Ethical policy

If livestock farmers are developing new sources of income from energy production so that they can move away from farming animals then that is good. However, if they are using the income to subsidise animal exploitation then that is not acceptable.
The Advertising Standards Authority recently ruled that the claim that “Humane milk is a myth” was not misleading:
Jay Wilde, a beef farmer in Derbyshire, decided to give his cattle to a sanctuary:
He is converting his farm to veganic agriculture, using no animal inputs, similar to Tolhurst Organic:
If Bulb wants an ethical and sustainable policy then it needs to avoid all involvement with animal exploitation.

@NigelW, would you consider purchasing biomethane from a livestock farm being involved in animal exploitation?

If so, would you rather Bulb didn’t do so and instead supplied us with a lower percentage of bio-methane? (perhaps 0%)

Thanks for sharing this @NigelW - it’s very interesting.

We carefully consider where we source our green gas from. Have you seen our post here?

Let us know what you think :slight_smile:

I would prefer Bulb to provide lower % of biogas rather than provide income to animal farmers. Biogas can be produced from municipal waste:
I have read the blog on organic carrots but as my link showed veganic farming does not use animal manure or chemical fertilisers. Tolhurst Organic has farmed with this system for about 20 years and maintained soil fertility. To create an ethical and sustainable world we need to encourage and support farmers to change.

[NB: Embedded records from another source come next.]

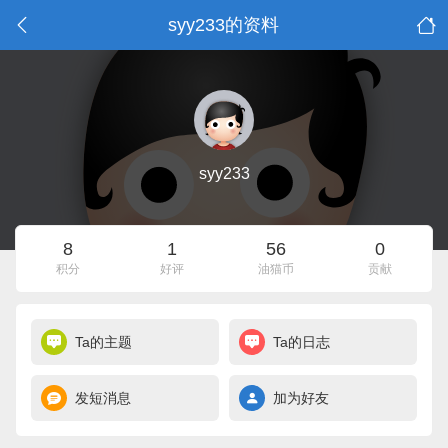
syy233的资料
syy233
8
1
56
0
积分
好评
油猫币
贡献
Ta的主题
Ta的日志
发短消息
加为好友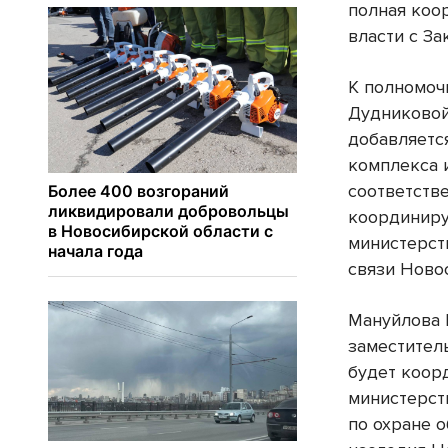
полная коо
власти с З
К полномоч
Дудниковой
добавляетс
комплекса 
соответств
координиру
министерст
связи Ново
Мануйлова 
заместител
будет коор
министерст
по охране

@NigelW, personally while animal manure is readily available as waste, I’d rather it be used to power my heating.

This whole discussion obviously revolves around whether you consider things primarily from an ethical or environmental standpoint.
Not eating meat is ethically and environmentally better but I’d argue that currently, using bio-methane from a by-product of the meat industry is environmentally a big win although ethically still dubious.
I suspect that the income from bio-methane from each animal pales in comparison to the income from each animal as a meat product and a reduction in the demand for manure-bio-methane would not currently cause the farmers to pack up and become vegan.

I wonder if Bulb have had any further thoughts about charities to work with to support more environmental and ethical consumption, as discussed in the previous thread here. Working with Veganuary, Huel, or other ethical and environmentally friendly companies could make a significant impact with the number of members Bulb now have.

While on the subject of ethics, does Bulb subscribe to a salary ratio between the lowest and highest paid in the organisation?

Good question @Cramer.

Bulb don’t have a ratio that we subscribe to.

We are proud to say that we’re a Living Wage employer. . This means the whole Bulb team get a wage that reflects the real cost of living. As we’re based in London, this is super important.